Go through the listing beneath and show each line containing the string "middle".

-- INPUT DATA follows --

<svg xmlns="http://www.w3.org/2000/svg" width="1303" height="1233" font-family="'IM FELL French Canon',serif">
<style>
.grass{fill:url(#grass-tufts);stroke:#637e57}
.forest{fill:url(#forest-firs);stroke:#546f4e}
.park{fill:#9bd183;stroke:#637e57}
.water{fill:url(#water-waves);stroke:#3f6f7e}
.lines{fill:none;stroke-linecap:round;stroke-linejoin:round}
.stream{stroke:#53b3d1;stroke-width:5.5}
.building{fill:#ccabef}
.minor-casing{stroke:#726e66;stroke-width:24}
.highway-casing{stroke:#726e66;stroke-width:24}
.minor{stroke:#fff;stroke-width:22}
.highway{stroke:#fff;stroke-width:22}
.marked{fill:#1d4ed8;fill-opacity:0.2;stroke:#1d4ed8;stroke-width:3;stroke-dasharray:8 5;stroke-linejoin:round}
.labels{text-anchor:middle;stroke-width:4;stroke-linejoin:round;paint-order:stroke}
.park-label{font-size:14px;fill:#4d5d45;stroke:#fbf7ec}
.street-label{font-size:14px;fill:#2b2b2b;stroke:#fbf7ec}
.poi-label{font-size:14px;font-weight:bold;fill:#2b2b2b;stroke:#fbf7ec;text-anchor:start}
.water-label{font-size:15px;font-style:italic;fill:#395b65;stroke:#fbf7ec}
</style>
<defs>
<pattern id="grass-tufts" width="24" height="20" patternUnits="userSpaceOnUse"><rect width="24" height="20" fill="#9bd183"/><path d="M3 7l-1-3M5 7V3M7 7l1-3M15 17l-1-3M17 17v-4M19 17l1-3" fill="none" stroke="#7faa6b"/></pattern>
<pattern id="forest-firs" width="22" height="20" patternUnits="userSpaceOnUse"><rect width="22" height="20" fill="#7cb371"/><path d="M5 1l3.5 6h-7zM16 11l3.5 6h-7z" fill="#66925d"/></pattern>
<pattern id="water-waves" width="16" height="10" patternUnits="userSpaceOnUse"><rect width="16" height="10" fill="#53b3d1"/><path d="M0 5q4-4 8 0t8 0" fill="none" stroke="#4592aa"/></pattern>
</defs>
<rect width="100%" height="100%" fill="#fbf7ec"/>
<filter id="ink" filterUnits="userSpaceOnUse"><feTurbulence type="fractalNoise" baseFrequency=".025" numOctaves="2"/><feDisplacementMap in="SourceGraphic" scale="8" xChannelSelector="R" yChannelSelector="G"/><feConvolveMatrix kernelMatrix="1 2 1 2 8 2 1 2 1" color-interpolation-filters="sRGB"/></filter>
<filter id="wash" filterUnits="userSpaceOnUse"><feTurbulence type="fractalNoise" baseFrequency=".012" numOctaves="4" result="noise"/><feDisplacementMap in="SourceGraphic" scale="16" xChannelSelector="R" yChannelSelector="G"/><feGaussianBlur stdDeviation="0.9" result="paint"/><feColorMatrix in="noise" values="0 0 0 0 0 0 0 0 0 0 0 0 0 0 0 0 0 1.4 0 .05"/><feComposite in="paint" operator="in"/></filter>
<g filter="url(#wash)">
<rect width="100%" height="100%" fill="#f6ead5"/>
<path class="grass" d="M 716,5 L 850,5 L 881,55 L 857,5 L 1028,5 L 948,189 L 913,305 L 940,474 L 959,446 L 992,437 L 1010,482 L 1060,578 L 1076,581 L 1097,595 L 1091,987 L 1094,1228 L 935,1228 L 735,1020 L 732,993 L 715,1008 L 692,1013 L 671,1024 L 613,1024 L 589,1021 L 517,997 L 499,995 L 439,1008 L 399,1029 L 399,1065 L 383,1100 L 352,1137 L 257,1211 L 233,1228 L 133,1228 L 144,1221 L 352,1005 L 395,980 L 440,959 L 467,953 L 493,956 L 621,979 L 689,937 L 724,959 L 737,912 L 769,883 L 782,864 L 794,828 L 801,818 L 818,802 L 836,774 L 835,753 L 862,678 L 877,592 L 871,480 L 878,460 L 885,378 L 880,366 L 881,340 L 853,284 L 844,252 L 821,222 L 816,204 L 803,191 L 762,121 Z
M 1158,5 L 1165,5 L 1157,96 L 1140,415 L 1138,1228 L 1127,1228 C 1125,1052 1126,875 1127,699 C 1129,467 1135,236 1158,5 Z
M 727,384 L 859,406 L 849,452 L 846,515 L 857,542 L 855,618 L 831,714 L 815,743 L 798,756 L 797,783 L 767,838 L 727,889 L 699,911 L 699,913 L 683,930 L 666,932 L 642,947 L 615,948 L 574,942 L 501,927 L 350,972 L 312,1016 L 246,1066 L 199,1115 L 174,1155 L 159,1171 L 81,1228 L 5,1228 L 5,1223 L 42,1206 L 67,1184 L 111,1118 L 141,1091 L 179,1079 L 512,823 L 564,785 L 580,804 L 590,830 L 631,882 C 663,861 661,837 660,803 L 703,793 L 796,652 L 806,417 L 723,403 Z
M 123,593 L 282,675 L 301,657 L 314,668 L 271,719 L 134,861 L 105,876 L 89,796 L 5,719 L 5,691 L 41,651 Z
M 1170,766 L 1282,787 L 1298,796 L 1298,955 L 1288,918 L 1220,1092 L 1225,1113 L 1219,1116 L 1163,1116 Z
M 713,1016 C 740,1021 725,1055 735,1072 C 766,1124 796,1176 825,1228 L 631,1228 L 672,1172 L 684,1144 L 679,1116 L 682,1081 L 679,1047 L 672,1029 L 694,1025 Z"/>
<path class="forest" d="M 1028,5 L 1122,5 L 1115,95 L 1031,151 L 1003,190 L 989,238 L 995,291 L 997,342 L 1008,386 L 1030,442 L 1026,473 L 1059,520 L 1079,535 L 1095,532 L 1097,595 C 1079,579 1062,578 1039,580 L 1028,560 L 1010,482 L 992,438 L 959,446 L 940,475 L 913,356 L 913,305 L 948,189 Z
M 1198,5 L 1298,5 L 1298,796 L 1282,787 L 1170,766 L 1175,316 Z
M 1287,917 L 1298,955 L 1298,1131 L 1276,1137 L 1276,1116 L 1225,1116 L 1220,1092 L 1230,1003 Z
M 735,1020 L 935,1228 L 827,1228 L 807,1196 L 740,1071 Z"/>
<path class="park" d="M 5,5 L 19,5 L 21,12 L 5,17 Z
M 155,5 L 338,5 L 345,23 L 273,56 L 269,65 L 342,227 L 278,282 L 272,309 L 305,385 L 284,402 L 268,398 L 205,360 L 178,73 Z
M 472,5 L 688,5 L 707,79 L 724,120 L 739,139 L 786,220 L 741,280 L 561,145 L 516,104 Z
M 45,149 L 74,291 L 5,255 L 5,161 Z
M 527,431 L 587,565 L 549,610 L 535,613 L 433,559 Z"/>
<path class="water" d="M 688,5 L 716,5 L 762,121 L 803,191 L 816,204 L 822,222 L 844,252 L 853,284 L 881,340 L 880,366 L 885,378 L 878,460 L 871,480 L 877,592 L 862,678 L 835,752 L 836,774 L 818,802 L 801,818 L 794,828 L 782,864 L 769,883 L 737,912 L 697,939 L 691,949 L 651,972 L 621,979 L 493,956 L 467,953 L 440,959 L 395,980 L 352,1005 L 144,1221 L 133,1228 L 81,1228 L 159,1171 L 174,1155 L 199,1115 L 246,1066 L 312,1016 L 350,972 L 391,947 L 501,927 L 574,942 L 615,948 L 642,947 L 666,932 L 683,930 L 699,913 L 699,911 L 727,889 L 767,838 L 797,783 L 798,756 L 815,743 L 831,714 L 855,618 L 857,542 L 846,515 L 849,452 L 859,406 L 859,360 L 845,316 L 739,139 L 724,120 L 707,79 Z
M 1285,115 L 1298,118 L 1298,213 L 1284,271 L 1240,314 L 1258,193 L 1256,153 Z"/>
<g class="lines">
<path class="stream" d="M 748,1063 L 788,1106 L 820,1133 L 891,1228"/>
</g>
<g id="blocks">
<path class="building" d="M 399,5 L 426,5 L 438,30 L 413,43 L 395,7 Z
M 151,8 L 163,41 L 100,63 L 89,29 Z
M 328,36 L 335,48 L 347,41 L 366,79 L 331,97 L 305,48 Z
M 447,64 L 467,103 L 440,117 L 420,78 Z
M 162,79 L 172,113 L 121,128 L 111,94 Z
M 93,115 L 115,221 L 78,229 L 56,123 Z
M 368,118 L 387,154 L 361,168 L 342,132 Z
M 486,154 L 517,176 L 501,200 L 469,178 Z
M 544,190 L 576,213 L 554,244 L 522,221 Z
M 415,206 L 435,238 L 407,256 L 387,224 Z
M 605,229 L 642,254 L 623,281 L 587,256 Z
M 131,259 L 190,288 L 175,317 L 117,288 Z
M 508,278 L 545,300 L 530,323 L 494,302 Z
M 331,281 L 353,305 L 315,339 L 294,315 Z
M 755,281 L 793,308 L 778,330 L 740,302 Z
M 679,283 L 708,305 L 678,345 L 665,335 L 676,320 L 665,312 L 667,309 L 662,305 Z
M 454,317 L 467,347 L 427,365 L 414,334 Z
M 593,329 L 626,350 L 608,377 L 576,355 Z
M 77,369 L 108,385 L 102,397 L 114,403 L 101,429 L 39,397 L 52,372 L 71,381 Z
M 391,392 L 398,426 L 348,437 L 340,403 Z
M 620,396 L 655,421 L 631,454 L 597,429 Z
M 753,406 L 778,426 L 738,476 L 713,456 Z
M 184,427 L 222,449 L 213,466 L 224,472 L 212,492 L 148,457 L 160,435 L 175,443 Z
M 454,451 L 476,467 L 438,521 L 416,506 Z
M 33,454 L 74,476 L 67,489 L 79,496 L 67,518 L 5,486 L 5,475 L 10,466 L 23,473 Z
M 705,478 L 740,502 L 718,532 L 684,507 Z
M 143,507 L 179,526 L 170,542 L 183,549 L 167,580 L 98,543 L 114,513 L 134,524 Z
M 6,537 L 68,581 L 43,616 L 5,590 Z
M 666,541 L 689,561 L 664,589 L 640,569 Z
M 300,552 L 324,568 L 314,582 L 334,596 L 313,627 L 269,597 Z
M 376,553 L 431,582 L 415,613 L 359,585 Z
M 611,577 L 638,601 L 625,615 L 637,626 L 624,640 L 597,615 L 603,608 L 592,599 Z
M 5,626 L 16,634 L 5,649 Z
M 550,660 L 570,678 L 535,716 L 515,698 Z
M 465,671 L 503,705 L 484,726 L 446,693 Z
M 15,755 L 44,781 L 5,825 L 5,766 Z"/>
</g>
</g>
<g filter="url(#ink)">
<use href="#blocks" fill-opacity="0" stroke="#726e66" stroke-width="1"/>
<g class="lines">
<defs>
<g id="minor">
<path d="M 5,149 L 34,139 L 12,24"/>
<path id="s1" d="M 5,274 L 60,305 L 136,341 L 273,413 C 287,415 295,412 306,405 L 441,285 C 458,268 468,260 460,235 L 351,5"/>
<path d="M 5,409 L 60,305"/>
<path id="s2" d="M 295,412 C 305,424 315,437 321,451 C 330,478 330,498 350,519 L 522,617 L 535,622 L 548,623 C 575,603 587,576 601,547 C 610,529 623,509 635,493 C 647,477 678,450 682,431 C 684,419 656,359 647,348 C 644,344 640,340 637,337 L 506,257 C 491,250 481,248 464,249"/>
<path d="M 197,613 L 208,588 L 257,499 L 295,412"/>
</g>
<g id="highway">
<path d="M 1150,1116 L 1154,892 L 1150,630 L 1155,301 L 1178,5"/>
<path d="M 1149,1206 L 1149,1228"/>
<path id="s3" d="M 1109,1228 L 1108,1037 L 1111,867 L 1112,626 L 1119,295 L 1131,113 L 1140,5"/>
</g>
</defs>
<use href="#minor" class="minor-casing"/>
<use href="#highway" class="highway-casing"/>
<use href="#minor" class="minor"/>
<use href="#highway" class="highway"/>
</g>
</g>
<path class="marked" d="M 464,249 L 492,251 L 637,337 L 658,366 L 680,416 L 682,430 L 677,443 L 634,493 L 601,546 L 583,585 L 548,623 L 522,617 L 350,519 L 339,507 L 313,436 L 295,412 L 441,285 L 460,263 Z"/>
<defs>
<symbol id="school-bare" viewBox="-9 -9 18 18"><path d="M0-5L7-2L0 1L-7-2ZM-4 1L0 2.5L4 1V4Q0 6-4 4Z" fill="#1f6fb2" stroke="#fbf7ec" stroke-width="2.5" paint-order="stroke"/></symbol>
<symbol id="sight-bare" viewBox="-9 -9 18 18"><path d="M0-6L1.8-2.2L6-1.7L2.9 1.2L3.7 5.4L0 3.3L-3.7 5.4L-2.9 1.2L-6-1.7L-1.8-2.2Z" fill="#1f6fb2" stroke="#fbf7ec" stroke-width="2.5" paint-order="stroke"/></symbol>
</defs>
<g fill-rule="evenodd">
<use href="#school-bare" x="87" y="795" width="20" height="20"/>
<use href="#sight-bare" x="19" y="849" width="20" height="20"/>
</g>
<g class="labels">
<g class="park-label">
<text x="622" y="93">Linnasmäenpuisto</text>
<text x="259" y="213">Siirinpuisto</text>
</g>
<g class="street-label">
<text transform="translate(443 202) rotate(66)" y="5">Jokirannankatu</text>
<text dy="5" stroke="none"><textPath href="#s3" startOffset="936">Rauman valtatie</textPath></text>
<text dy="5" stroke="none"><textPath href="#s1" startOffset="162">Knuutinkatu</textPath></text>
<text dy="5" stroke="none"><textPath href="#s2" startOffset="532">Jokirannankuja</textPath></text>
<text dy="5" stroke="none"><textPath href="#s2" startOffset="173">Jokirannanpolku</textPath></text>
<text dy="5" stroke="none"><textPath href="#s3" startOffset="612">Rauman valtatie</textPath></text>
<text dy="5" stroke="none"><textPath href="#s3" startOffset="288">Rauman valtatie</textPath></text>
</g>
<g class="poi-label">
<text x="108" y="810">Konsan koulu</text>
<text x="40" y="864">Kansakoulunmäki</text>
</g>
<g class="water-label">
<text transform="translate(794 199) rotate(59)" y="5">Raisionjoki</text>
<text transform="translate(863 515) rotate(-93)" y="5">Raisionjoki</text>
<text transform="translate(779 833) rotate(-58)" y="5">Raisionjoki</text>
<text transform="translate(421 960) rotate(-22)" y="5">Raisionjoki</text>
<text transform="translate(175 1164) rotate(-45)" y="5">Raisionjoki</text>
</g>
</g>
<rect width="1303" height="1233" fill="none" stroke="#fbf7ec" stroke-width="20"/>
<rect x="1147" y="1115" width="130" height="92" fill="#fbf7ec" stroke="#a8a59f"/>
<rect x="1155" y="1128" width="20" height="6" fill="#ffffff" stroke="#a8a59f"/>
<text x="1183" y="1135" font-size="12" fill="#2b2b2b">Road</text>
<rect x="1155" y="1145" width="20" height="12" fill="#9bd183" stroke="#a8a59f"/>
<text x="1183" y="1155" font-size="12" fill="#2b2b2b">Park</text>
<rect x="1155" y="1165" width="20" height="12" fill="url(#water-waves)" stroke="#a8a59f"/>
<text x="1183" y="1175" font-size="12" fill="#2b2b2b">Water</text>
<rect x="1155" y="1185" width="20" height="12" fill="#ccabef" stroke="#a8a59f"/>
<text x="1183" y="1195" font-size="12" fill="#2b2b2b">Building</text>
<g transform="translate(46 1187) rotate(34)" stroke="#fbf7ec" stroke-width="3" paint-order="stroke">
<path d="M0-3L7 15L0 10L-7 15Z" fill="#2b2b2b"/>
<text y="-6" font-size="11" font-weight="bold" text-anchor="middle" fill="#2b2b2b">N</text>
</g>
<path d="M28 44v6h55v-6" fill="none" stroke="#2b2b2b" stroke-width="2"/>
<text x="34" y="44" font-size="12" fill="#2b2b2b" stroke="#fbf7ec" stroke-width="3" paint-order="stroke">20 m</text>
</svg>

-- INPUT DATA concluded --

*ANSWER TO THIS EXERCISE*:
.labels{text-anchor:middle;stroke-width:4;stroke-linejoin:round;paint-order:stroke}
<text y="-6" font-size="11" font-weight="bold" text-anchor="middle" fill="#2b2b2b">N</text>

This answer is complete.